Believe it or not>, some lenders are still willing to forgive the debts of beleaguered consumers. While debt forgiveness can help you survive financially, it might also increase your tax bill. Here's what you need to know.
What is cancellation of debt income and how is it taxed?
When a lender forgives part or all of a debt, it results in so-called cancellation of debt (COD) income. As a general rule, COD income is taxable, and the lender is supposed to report the amount to you, and to the IRS, on Form 1099-C (Cancellation of Debt) for the year when the COD income occurs.
Thankfully, there are some favorable exceptions to the general rule that COD income is taxable. Here are the taxpayer-friendly exceptions that are most likely to help you out.
If the COD income occurs while the borrower is in Title 11 bankruptcy proceedings, the income is completely exempt from federal taxation. Title 11 encompasses bankruptcy filings under Chapter 7 (liquidations), Chapter 11 (reorganizations), and Chapter 13 (wage earner filings). Legislation passed in 2005 made it more difficult to file for Chapter 7 bankruptcy protection, thereby making it harder to be completely exonerated from unsecured debts such as credit-card balances. However, COD income can still occur in Chapter 7 cases (just not as often), and it still occurs in some Chapter 11 and Chapter 13 cases as well.
One other thing to remember is that when you enter bankruptcy, a separate legal entity called the bankruptcy estate comes into legal existence. Once that happens, you must file tax returns for the estate, as well as for you personally.
When a borrower is insolvent (meaning their debt exceeds their assets) but not in bankruptcy immediately before COD income occurs, the COD income is completely exempt from federal income taxation to the extent of the borrower s insolvency. However, when the COD effectively makes a person solvent (because the assets now exceed debts), the COD income is taxable to the extent of that solvency. Any remaining COD income will be exempt from taxation under the insolvency exception.
Home Mortgage Exception
Legislation in 2007 and 2008 created an exception for qualifying cancellations of home mortgage debt during the years 2007 through 2012. Taxpayers don't need to be bankrupt or insolvent to take advantage of this provision, which allows an individual to have up to $2 million of federal-income-tax-free COD income from forgiven qualified principal residence debt. This only includes debt that was used to acquire, build, or improve a main residence and that is secured by that residence. Refinanced debt can also qualify for this exception to the extent it replaces debt that was used to acquire, build, or improve a principal residence.
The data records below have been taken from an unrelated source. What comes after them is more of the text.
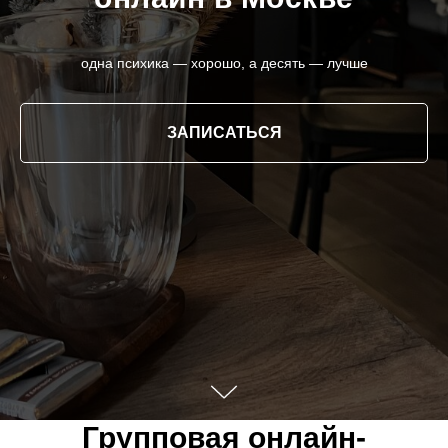
одна психика — хорошо, а десять — лучше
ЗАПИСАТЬСЯ
Групповая онлайн-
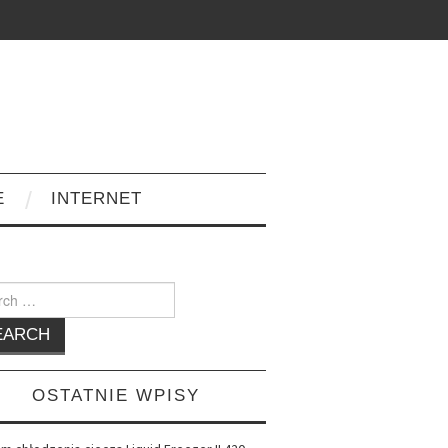
E
INTERNET
h
OSTATNIE WPISY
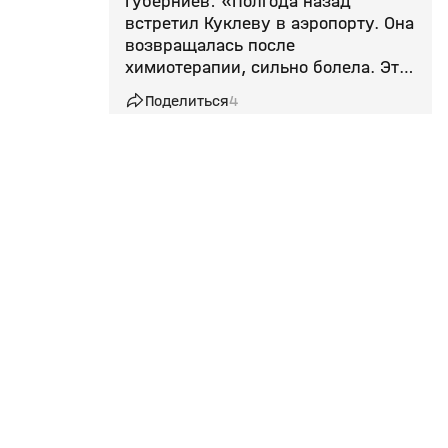
Губерниев: «Полгода назад
встретил Куклеву в аэропорту. Она
возвращалась после
химиотерапии, сильно болела. Это
потеря для всех нас»
Поделиться
4
14 июл, 08:02
Умерла олимпийская чемпионка по
биатлону Куклева
Поделиться
1
09 июл, 12:39
Лыжные гонки
Эксклюзив
Роднина: «Лыжи и биатлон будут
стоять упрямо на своих позициях
Сотрудничество
Подписки
и не допускать россиян»
Телепроизводство
Матч Премьер
Поделиться
1
Вакансии
М! Максимум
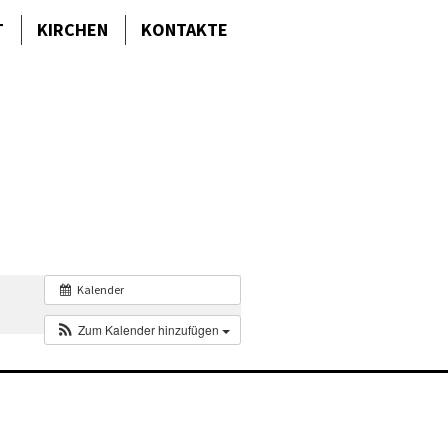
T
KIRCHEN
KONTAKTE
Kalender
Zum Kalender hinzufügen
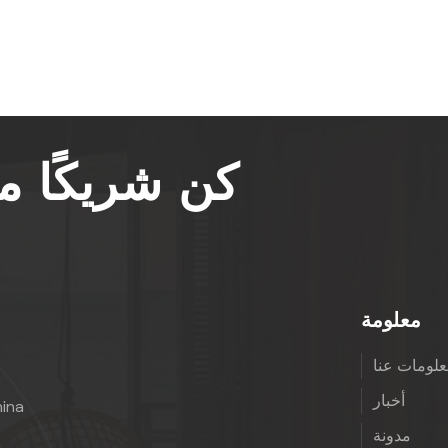
كن شريكًا 
معلومة
لومات عنا
أخبار
hina
مدونة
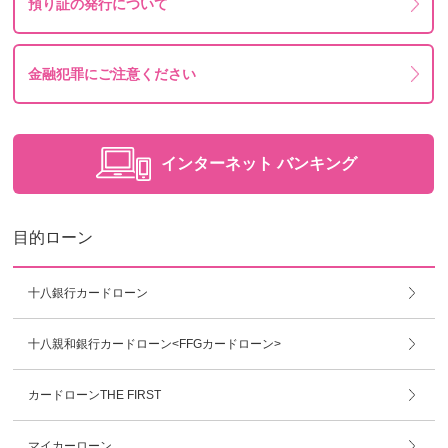
預り証の発行について
金融犯罪にご注意ください
インターネット
バンキング
目的ローン
十八銀行カードローン
十八親和銀行カードローン<FFGカードローン>
カードローンTHE FIRST
マイカーローン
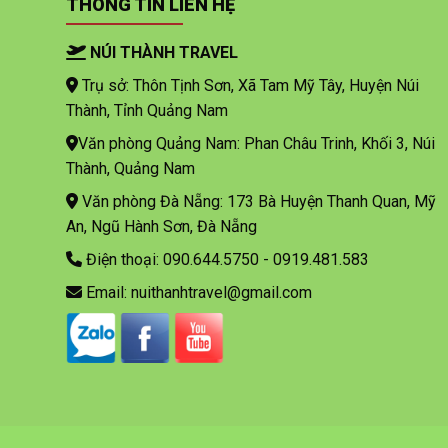
THÔNG TIN LIÊN HỆ
NÚI THÀNH TRAVEL
Trụ sở: Thôn Tịnh Sơn, Xã Tam Mỹ Tây, Huyện Núi
Thành, Tỉnh Quảng Nam
Văn phòng Quảng Nam: Phan Châu Trinh, Khối 3, Núi
Thành, Quảng Nam
Văn phòng Đà Nẵng: 173 Bà Huyện Thanh Quan, Mỹ
An, Ngũ Hành Sơn, Đà Nẵng
Điện thoại: 090.644.5750 - 0919.481.583
Email: nuithanhtravel@gmail.com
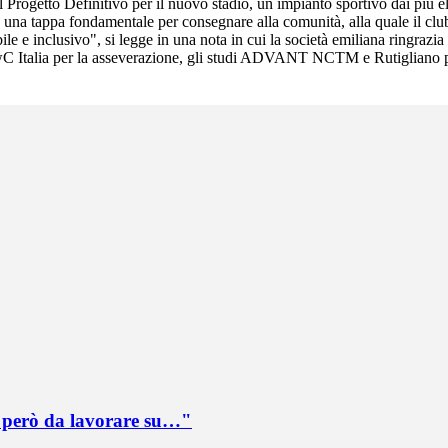
ogetto Definitivo per il nuovo stadio, un impianto sportivo dai più elev
a una tappa fondamentale per consegnare alla comunità, alla quale il clu
le e inclusivo", si legge in una nota in cui la società emiliana ringrazia
PwC Italia per la asseverazione, gli studi ADVANT NCTM e Rutigliano per
è però da lavorare su…"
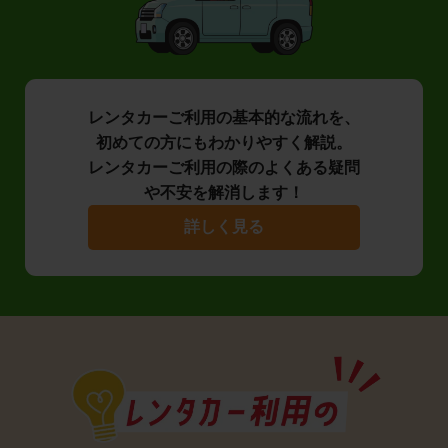
レンタカーご利用の基本的な流れを、
初めての方にもわかりやすく解説。
レンタカーご利用の際のよくある疑問
や不安を解消します！
詳しく見る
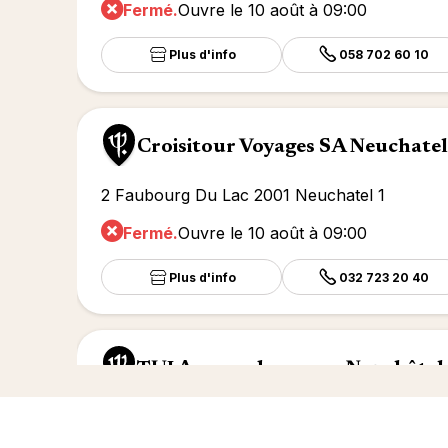
Fermé.
Ouvre le 10 août à 09:00
Plus d'info
058 702 60 10
Croisitour Voyages SA Neuchatel
2 Faubourg Du Lac 2001 Neuchatel 1
Fermé.
Ouvre le 10 août à 09:00
Plus d'info
032 723 20 40
TUI Agence de voyage Neuchâtel
5 Rue De La Treille 2000 Neuchatel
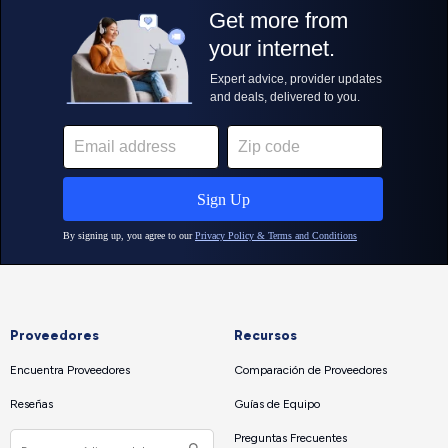
Proveedores
Recursos
Encuentra Proveedores
Comparación de Proveedores
Reseñas
Guías de Equipo
Preguntas Frecuentes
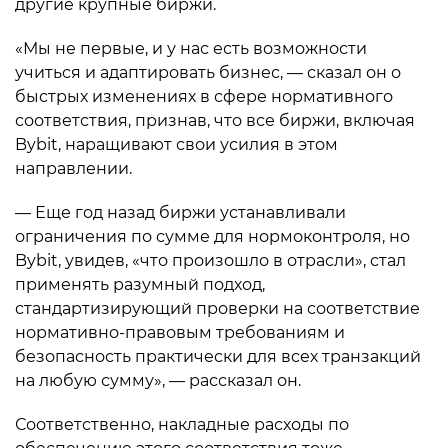
другие крупные биржи.
«Мы не первые, и у нас есть возможности
учиться и адаптировать бизнес, — сказал он о
быстрых изменениях в сфере нормативного
соответствия, признав, что все биржи, включая
Bybit, наращивают свои усилия в этом
направлении.
— Еще год назад биржи устанавливали
ограничения по сумме для нормоконтроля, но
Bybit, увидев, «что произошло в отрасли», стал
применять разумный подход,
стандартизирующий проверки на соответствие
нормативно-правовым требованиям и
безопасность практически для всех транзакций
на любую сумму», — рассказал он.
Соответственно, накладные расходы по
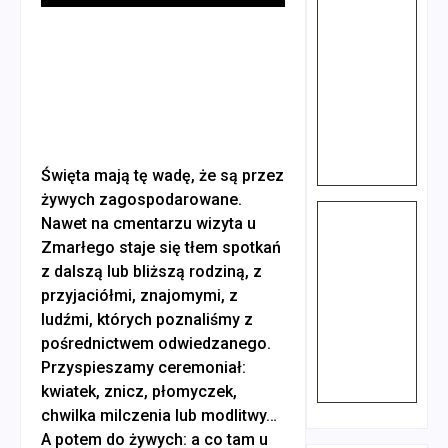
Play
Święta mają tę wadę, że są przez
żywych zagospodarowane.
Nawet na cmentarzu wizyta u
Zmarłego staje się tłem spotkań
z dalszą lub bliższą rodziną, z
przyjaciółmi, znajomymi, z
ludźmi, których poznaliśmy z
pośrednictwem odwiedzanego.
Przyspieszamy ceremoniał:
kwiatek, znicz, płomyczek,
chwilka milczenia lub modlitwy…
A potem do żywych: a co tam u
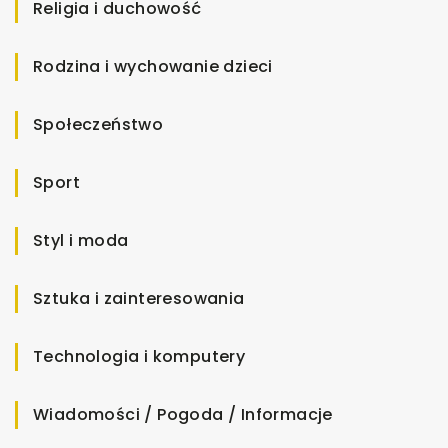
Religia i duchowość
Rodzina i wychowanie dzieci
Społeczeństwo
Sport
Styl i moda
Sztuka i zainteresowania
Technologia i komputery
Wiadomości / Pogoda / Informacje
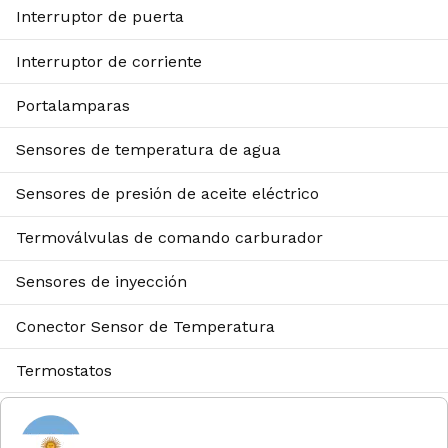
Interruptor de puerta
Interruptor de corriente
Portalamparas
Sensores de temperatura de agua
Sensores de presión de aceite eléctrico
Termoválvulas de comando carburador
Sensores de inyección
Conector Sensor de Temperatura
Termostatos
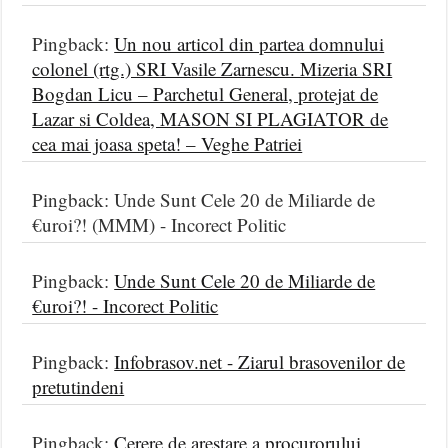
Pingback:
Un nou articol din partea domnului
colonel (rtg.) SRI Vasile Zarnescu. Mizeria SRI
Bogdan Licu – Parchetul General, protejat de
Lazar si Coldea, MASON SI PLAGIATOR de
cea mai joasa speta! – Veghe Patriei
Pingback: Unde Sunt Cele 20 de Miliarde de
€uroi?! (MMM) - Incorect Politic
Pingback:
Unde Sunt Cele 20 de Miliarde de
€uroi?! - Incorect Politic
Pingback:
Infobrasov.net - Ziarul brasovenilor de
pretutindeni
Pingback:
Cerere de arestare a procurorului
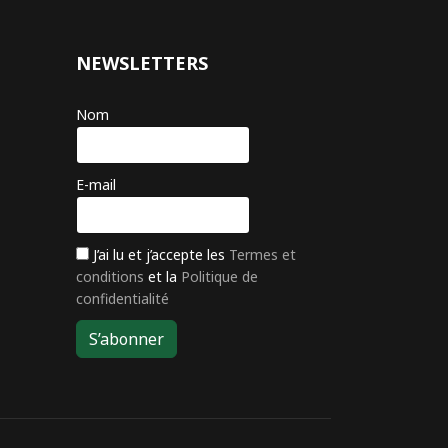
NEWSLETTERS
Nom
E-mail
J’ai lu et j’accepte les
Termes et
conditions
et la
Politique de
confidentialité
S’abonner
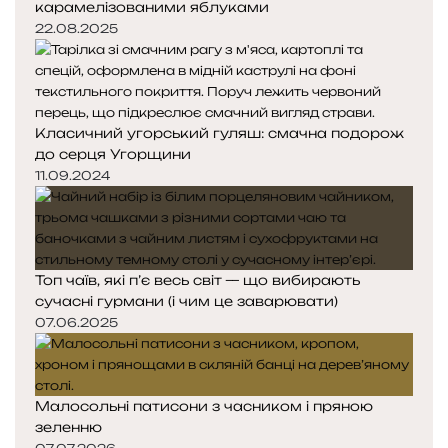
карамелізованими яблуками
22.08.2025
Класичний угорський гуляш: смачна подорож
до серця Угорщини
11.09.2024
Топ чаїв, які п’є весь світ — що вибирають
сучасні гурмани (і чим це заварювати)
07.06.2025
Малосольні патисони з часником і пряною
зеленню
You must reduce the tax basis of your residence (but not below zero) by the amount of COD income that you re allowed to treat as tax-free under this exception.
Deductible Interest Exception
If COD income includes unpaid interest that was added to a loan's principal and then forgiven, you may be in luck. Any forgiven interest that you could have deducted (had you paid it) is free from federal income taxation. This exception often comes into play with forgiven principal residence mortgage interest, vacation home mortgage interest, and rental property mortgage interest.
Seller-Financed Debt Exception
When COD income is derived from seller-financed debt (meaning mortgage debt that you owe to the previous owner of a property), it is exempt from federal income taxation. However, your basis in the property must be reduced by the amount that you re allowed to treat as tax-free under this provision.
The Bottom Line
There are some other more arcane exceptions to the general rule that COD income is taxable, but they are fairly unlikely to apply to most people.
One last thing to know is that the tax code extracts a price for allowing those who are in bankruptcy or insolvent to exempt their COD income from taxation. So-called tax attributes that these taxpayers have, such as capital loss carryovers, tax credit carryovers, and the tax basis of certain assets (used to calculate tax gains and losses and depreciation deductions) may have to be reduced. See IRS Form 982 (Reduction of Tax Attributes Due to Discharge of Indebtedness), which must be filed with your federal return. You must also file Form 982 if you take advantage of the home mortgage exception.
The good news is the exceptions explained in this article can prevent a major tax hit on COD income, which would really be adding insult to injury.